East Africa’s only refinery facing hard times
East Africa’s lone refinery in Mombasa faces an uncertain future following an announcement by Essar Energy, a 50 % shareholder with the government of Kenya, that it had withdrawn from the partnership, and was planning to sell its shares.
Essar Energy, an Indian firm, bought into the refinery four years ago, at a cost of $7 million, but has indicated that it will accept $5 million now.
According to a statement on the company’s website, the move follows disappointing results from a series of studies into the technical, economical and funding elements of an upgrade of the refinery.
“The upgrade is not economically viable in the current refining environment,” read the statement.

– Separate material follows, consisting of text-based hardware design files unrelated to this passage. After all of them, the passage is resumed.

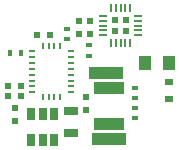
<source format=gbr>
G04 #@! TF.GenerationSoftware,KiCad,Pcbnew,(5.0.1)-4*
G04 #@! TF.CreationDate,2019-01-02T07:29:33-05:00*
G04 #@! TF.ProjectId,XHP70_LED_driver,58485037305F4C45445F647269766572,rev?*
G04 #@! TF.SameCoordinates,Original*
G04 #@! TF.FileFunction,Paste,Top*
G04 #@! TF.FilePolarity,Positive*
%FSLAX46Y46*%
G04 Gerber Fmt 4.6, Leading zero omitted, Abs format (unit mm)*
G04 Created by KiCad (PCBNEW (5.0.1)-4) date 1/2/2019 7:29:33 AM*
%MOMM*%
%LPD*%
G01*
G04 APERTURE LIST*
%ADD10R,0.600000X0.500000*%
%ADD11R,1.000000X1.250000*%
%ADD12R,2.500000X1.000000*%
%ADD13R,1.300000X0.700000*%
%ADD14R,0.700000X0.600000*%
%ADD15R,0.500000X0.600000*%
%ADD16R,0.600000X0.400000*%
%ADD17R,0.555000X0.555000*%
%ADD18O,0.200000X0.750000*%
%ADD19O,0.750000X0.200000*%
%ADD20R,0.650000X1.060000*%
%ADD21R,0.240000X0.600000*%
%ADD22R,0.600000X0.240000*%
%ADD23R,3.000000X1.000000*%
%ADD24R,0.400000X0.600000*%
G04 APERTURE END LIST*
D10*
G04 #@! TO.C,C1*
X96050000Y-58200000D03*
X97150000Y-58200000D03*
G04 #@! TD*
D11*
G04 #@! TO.C,C5*
X109700000Y-56300000D03*
X107700000Y-56300000D03*
G04 #@! TD*
D12*
G04 #@! TO.C,C11*
X104600000Y-58400000D03*
X104600000Y-61400000D03*
G04 #@! TD*
D13*
G04 #@! TO.C,R6*
X101400000Y-60300000D03*
X101400000Y-62200000D03*
G04 #@! TD*
D14*
G04 #@! TO.C,D1*
X109700000Y-57900000D03*
X109700000Y-59300000D03*
G04 #@! TD*
D15*
G04 #@! TO.C,C6*
X96700000Y-61150000D03*
X96700000Y-60050000D03*
G04 #@! TD*
G04 #@! TO.C,C7*
X103000000Y-53850000D03*
X103000000Y-52750000D03*
G04 #@! TD*
D16*
G04 #@! TO.C,R3*
X106800000Y-60050000D03*
X106800000Y-60950000D03*
G04 #@! TD*
D17*
G04 #@! TO.C,U2*
X106062500Y-53562500D03*
X106062500Y-52637500D03*
X105137500Y-53562500D03*
X105137500Y-52637500D03*
D18*
X106400000Y-54600000D03*
X106000000Y-54600000D03*
X105600000Y-54600000D03*
X105200000Y-54600000D03*
X104800000Y-54600000D03*
D19*
X104100000Y-53900000D03*
X104100000Y-53500000D03*
X104100000Y-53100000D03*
X104100000Y-52700000D03*
X104100000Y-52300000D03*
D18*
X104800000Y-51600000D03*
X105200000Y-51600000D03*
X105600000Y-51600000D03*
X106000000Y-51600000D03*
X106400000Y-51600000D03*
D19*
X107100000Y-52300000D03*
X107100000Y-52700000D03*
X107100000Y-53100000D03*
X107100000Y-53500000D03*
X107100000Y-53900000D03*
G04 #@! TD*
D20*
G04 #@! TO.C,U3*
X99000000Y-60600000D03*
X98050000Y-60600000D03*
X99950000Y-60600000D03*
X99950000Y-62800000D03*
X99000000Y-62800000D03*
X98050000Y-62800000D03*
G04 #@! TD*
D21*
G04 #@! TO.C,U1*
X99000000Y-54850000D03*
X99000000Y-59150000D03*
D22*
X98100000Y-56750000D03*
X98100000Y-57250000D03*
X98100000Y-57750000D03*
X98100000Y-58250000D03*
X98100000Y-56250000D03*
X98100000Y-55750000D03*
X98100000Y-55250000D03*
X98100000Y-58750000D03*
D21*
X100500000Y-54850000D03*
X100500000Y-59150000D03*
D22*
X101400000Y-57750000D03*
X101400000Y-55250000D03*
X101400000Y-58750000D03*
X101400000Y-57250000D03*
X101400000Y-58250000D03*
X101400000Y-56250000D03*
X101400000Y-56750000D03*
X101400000Y-55750000D03*
D21*
X100000000Y-59150000D03*
X100000000Y-54850000D03*
X99500000Y-59150000D03*
X99500000Y-54850000D03*
G04 #@! TD*
D23*
G04 #@! TO.C,TP1*
X104400000Y-57100000D03*
G04 #@! TD*
G04 #@! TO.C,TP2*
X104600000Y-62700000D03*
G04 #@! TD*
D10*
G04 #@! TO.C,C4*
X98550000Y-53900000D03*
X99650000Y-53900000D03*
G04 #@! TD*
G04 #@! TO.C,C3*
X96050000Y-59100000D03*
X97150000Y-59100000D03*
G04 #@! TD*
D15*
G04 #@! TO.C,C8*
X102100000Y-53850000D03*
X102100000Y-52750000D03*
G04 #@! TD*
D24*
G04 #@! TO.C,R1*
X97150000Y-55400000D03*
X96250000Y-55400000D03*
G04 #@! TD*
D16*
G04 #@! TO.C,R2*
X106800000Y-59250000D03*
X106800000Y-58350000D03*
G04 #@! TD*
G04 #@! TO.C,R5*
X102900000Y-54750000D03*
X102900000Y-55650000D03*
G04 #@! TD*
D15*
G04 #@! TO.C,C10*
X102700000Y-59150000D03*
X102700000Y-60250000D03*
G04 #@! TD*
D16*
G04 #@! TO.C,R4*
X101100000Y-54250000D03*
X101100000Y-53350000D03*
G04 #@! TD*
M02*

</source>
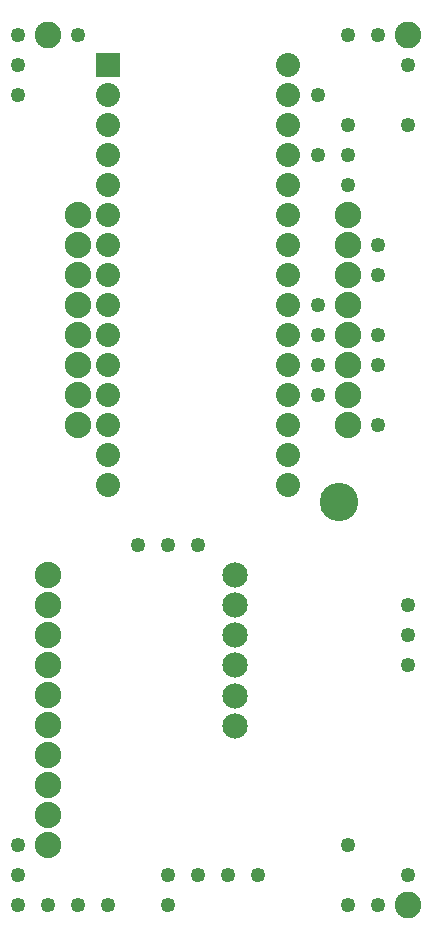
<source format=gbr>
G04*
G04 GERBER (RE)GENERATED BY FLATCAM v8.994 - www.flatcam.org - Version Date: 2020/11/7*
G04 Filename: cablabe drone_maskBottom.gbs_edit*
G04 Created on : Sunday, 23 May 2021 at 01:13*
G04*
G04 RS-274X GERBER GENERATED BY FLATCAM v8.994 - www.flatcam.org - Version Date: 2020/11/7*
G04 Filename: cablabe drone_maskBottom.gbs_edit*
G04 Created on : Sunday, 23 May 2021 at 01:11*
%FSLAX24Y24*%
%MOIN*%
%ADD10C,0.087999824*%
%ADD11C,0.04936990126*%
%ADD12C,0.12810974378*%
%ADD13C,0.08873982252*%
%ADD14C,0.07999984*%
%ADD15C,0.084290831418*%
%ADD16R,0.079971840056X0.07999984*%

G70*
G90*
G01*
%LPD*%
D10*
X02900Y17080D03*
X02900Y18080D03*
X02900Y19080D03*
X02900Y20080D03*
X02900Y21080D03*
X02900Y22080D03*
X02900Y23080D03*
X02900Y24080D03*
X11900Y24080D03*
X11900Y23080D03*
X11900Y22080D03*
X11900Y21080D03*
X11900Y20080D03*
X11900Y19080D03*
X11900Y18080D03*
X11900Y17080D03*
X02900Y17080D03*
X02900Y18080D03*
X02900Y19080D03*
X02900Y20080D03*
X02900Y21080D03*
X02900Y22080D03*
X02900Y23080D03*
X02900Y24080D03*
X11900Y24080D03*
X11900Y23080D03*
X11900Y22080D03*
X11900Y21080D03*
X11900Y20080D03*
X11900Y19080D03*
X11900Y18080D03*
X11900Y17080D03*
X01900Y05080D03*
X01900Y06080D03*
X01900Y07080D03*
X01890Y08080D03*
X01900Y09080D03*
X01900Y10080D03*
X01900Y11080D03*
X01900Y12080D03*
X01900Y03080D03*
X01900Y04080D03*
D11*
X12900Y23080D03*
X12900Y19080D03*
X12900Y22080D03*
X12900Y17080D03*
X12900Y20080D03*
X02890Y30080D03*
X13900Y29080D03*
X10900Y28080D03*
X10900Y26080D03*
X11900Y25080D03*
X11900Y27080D03*
X11900Y26080D03*
X10900Y21080D03*
X10900Y20080D03*
X10900Y18080D03*
X10900Y19080D03*
X00890Y30080D03*
X00890Y28080D03*
X11900Y30080D03*
X12900Y30080D03*
X00890Y29080D03*
X13900Y27080D03*
X11900Y03080D03*
X08890Y02080D03*
X07890Y02080D03*
X06890Y02080D03*
X05890Y02080D03*
X00900Y01080D03*
X05890Y01080D03*
X03900Y01080D03*
X02890Y01080D03*
X00890Y03080D03*
X00890Y02080D03*
X13900Y02080D03*
X12900Y01080D03*
X11900Y01080D03*
X01900Y01080D03*
X06890Y13080D03*
X04890Y13080D03*
X05890Y13080D03*
X13900Y11080D03*
X13900Y10080D03*
X13900Y09080D03*
D12*
X11590Y14510D03*
D13*
X13900Y30080D03*
X01890Y30080D03*
X13900Y01080D03*
D14*
X03900Y29080D03*
X03900Y28080D03*
X03900Y27080D03*
X03900Y26080D03*
X03900Y25080D03*
X03900Y24080D03*
X03900Y23080D03*
X03900Y22080D03*
X03900Y21080D03*
X03900Y20080D03*
X03900Y19080D03*
X03900Y18080D03*
X03900Y17080D03*
X03900Y16080D03*
X03900Y15080D03*
X09900Y29080D03*
X09900Y28080D03*
X09900Y27080D03*
X09900Y26080D03*
X09900Y25080D03*
X09900Y24080D03*
X09900Y23080D03*
X09900Y22080D03*
X09900Y21080D03*
X09900Y20080D03*
X09900Y19080D03*
X09900Y18080D03*
X09900Y17080D03*
X09900Y16080D03*
X09900Y15080D03*
D15*
X08150Y07070D03*
X08150Y08070D03*
X08150Y09080D03*
X08150Y10080D03*
X08150Y11080D03*
X08150Y12090D03*
D16*
X03890Y29080D03*
M02*

</source>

Essar had planned to inject up to $ 450 million in the refinery.
Essar did not do enough
But Kenya’s Energy Cabinet Secretary, Davis Chirchir, faulted Essar for not playing their role as partners and presenting a feasibility study with a low internal rate of return.
“Even though the oil refinery is not processing any crude at the moment and it has had its issues, Essar Energy was not able to do their part as our technological partners,” he told Oil in Uganda by phone.
He maintained that the refinery would continue operations.
“Government will make informed decisions and get a strategic position in which to move forward,” he said.
Essar Energy has fully integrated oil & gas operations with strong international presence across the hydrocarbon value chain, from exploration and production to retail. It owns and operates India’s second largest refinery.
Some industry experts predict its withdrawal from Kenya will further jeopardise the future of an already troubled project.
“Essar’s experience would have come in handy during the upgrading process of the refinery,” notes Mwendia Nyanga, a Kenyan industry consultant.
“Kenya will need a technical partner who has dealt in refineries before and can match up with Essar Energy,” he added.
Meanwhile, Kenya, buoyed by recent oil discoveries in the Turkana area, is continuing with plans to construct another refinery in Lamu, where a $ 5.5 billion port will be built to accommodate its expected petroleum exports and those from South Sudan and Uganda.